REQUIRED WORK:
[a] In the text on Lord Alexander Thynne, reproduce word for word everything from "- Branch: British" down to "and Conservative politician.".
[b] Carry the text on Lord Alexander Thynne forward from its final sentence.

TEXT UNDER STUDY:

************

Member of Parliament for Bath
- In office January 1910 - 1918

Personal details
- Born: 17 February 1873 London, England
- Died: 14 September 1918 (aged 45) France
- Party: Conservative
- Parent: John Thynne (father);
- Relatives: Thomas Thynne (brother)
- Branch: British Army
- Rank: Lieutenant-Colonel
- Unit: Imperial Yeomanry
- Commands: Royal Wiltshire Yeomanry Wiltshire Regiment
- Conflicts: Second Boer War; Somaliland campaign; World War I Battle of the Somme; ;
- Awards: Distinguished Service Order Croix de Guerre

= Lord Alexander Thynne =

British Army officer and politician (1873–1918)

Lord Alexander George Boteville Thynne (17 February 1873 – 14 September 1918) was a British Army officer and Conservative politician.

************

STUDY MATERIAL:
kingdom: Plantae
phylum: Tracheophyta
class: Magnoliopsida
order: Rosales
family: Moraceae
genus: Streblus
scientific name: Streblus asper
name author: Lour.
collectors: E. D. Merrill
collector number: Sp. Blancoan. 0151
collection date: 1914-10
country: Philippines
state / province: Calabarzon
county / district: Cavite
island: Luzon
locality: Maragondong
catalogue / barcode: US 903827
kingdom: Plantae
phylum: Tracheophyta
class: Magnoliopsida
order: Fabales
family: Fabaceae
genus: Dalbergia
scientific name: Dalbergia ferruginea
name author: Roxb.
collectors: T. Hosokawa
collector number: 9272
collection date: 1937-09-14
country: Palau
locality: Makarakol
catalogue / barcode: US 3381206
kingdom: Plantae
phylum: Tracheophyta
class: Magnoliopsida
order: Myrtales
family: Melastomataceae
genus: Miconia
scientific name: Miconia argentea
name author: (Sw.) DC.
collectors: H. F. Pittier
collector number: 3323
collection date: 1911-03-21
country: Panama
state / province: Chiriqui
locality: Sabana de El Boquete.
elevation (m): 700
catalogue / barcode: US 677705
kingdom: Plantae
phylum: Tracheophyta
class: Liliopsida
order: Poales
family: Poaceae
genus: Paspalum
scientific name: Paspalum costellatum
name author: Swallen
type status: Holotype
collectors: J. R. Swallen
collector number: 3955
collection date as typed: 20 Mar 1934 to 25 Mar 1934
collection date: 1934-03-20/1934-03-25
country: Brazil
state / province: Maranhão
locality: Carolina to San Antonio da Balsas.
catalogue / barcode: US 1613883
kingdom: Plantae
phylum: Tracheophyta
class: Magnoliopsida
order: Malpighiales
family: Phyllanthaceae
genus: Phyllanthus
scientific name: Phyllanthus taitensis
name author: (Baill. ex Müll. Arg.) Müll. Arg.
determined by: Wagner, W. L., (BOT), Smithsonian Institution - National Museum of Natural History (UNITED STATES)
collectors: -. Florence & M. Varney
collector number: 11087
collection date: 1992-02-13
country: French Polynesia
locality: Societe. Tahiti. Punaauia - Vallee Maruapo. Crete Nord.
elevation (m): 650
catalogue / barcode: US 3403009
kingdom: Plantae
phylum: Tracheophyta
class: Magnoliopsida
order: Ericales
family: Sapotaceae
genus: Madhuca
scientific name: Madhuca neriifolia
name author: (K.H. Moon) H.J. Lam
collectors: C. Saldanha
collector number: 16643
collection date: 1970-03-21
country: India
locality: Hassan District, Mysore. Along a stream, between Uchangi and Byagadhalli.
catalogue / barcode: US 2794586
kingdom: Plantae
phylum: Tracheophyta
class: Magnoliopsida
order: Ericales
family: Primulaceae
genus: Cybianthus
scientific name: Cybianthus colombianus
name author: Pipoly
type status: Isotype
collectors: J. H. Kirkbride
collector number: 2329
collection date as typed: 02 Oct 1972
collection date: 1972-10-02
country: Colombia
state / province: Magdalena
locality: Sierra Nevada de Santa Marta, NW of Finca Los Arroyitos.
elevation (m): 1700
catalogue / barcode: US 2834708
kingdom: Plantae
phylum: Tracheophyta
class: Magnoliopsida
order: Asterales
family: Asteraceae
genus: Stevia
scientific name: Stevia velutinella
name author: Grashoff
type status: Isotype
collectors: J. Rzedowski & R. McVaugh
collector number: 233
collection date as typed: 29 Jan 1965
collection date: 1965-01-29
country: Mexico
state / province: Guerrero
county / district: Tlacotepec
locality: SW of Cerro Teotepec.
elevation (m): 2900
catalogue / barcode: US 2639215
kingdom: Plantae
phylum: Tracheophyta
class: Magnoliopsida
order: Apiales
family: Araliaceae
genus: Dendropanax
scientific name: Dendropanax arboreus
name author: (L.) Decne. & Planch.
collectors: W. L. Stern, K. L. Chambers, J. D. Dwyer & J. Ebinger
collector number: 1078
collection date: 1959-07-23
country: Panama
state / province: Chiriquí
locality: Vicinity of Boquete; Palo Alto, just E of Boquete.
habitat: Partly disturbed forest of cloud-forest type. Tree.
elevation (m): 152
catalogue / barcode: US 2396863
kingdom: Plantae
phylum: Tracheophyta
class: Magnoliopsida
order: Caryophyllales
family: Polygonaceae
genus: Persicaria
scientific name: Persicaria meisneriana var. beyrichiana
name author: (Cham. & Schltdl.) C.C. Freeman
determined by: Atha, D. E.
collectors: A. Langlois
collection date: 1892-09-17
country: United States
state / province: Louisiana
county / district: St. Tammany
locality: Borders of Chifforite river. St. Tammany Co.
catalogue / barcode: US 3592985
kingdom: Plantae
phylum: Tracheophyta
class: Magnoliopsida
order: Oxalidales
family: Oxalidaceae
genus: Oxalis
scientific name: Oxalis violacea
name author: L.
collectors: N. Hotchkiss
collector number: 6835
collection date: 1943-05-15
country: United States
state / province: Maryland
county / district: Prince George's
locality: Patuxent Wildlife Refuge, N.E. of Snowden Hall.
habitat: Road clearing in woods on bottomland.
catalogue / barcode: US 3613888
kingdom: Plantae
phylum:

************

TASK RESPONSES:
[a]
- Branch: British Army
- Rank: Lieutenant-Colonel
- Unit: Imperial Yeomanry
- Commands: Royal Wiltshire Yeomanry Wiltshire Regiment
- Conflicts: Second Boer War; Somaliland campaign; World War I Battle of the Somme; ;
- Awards: Distinguished Service Order Croix de Guerre

= Lord Alexander Thynne =

British Army officer and politician (1873–1918)

Lord Alexander George Boteville Thynne (17 February 1873 – 14 September 1918) was a British Army officer and Conservative politician.

[b]
==Biography==
Thynne, born in London, was the third and youngest son of John Thynne, 4th Marquess of Bath, and his wife Frances Isabella Catherine (née Vesey). He was commissioned a second lieutenant in the Royal Wiltshire Yeomanry in April 1897. Following the outbreak of the Second Boer War in late 1899, Thynne volunteered for active service and was commissioned a lieutenant in the Imperial Yeomanry on 7 February 1900, leaving Liverpool on the SS Cymric in March 1900 to serve in South Africa with the 1st (Wiltshire) company of the 1st Battalion. During the war, he was promoted a lieutenant in the Royal Wiltshire Yeomanry on 13 June 1900, while still in South Africa. He resigned his active commission with the Imperial Yeomanry on 28 July 1902, and in January 1903 was back in the Royal Wiltshire Yeomanry. He was later a temporary lieutenant-colonel in the Service Battalion of the Wiltshire Regiment and served in the Somaliland campaign of 1903 to 1904.

In the January 1910 general election he was elected to the House of Commons as one of two representatives for Bath. He had stood unsuccessfully in the 1896 Frome by-election when his brother was elevated to the House of Lords as the 5th Marquess of Bath. He also served as a member of London County Council.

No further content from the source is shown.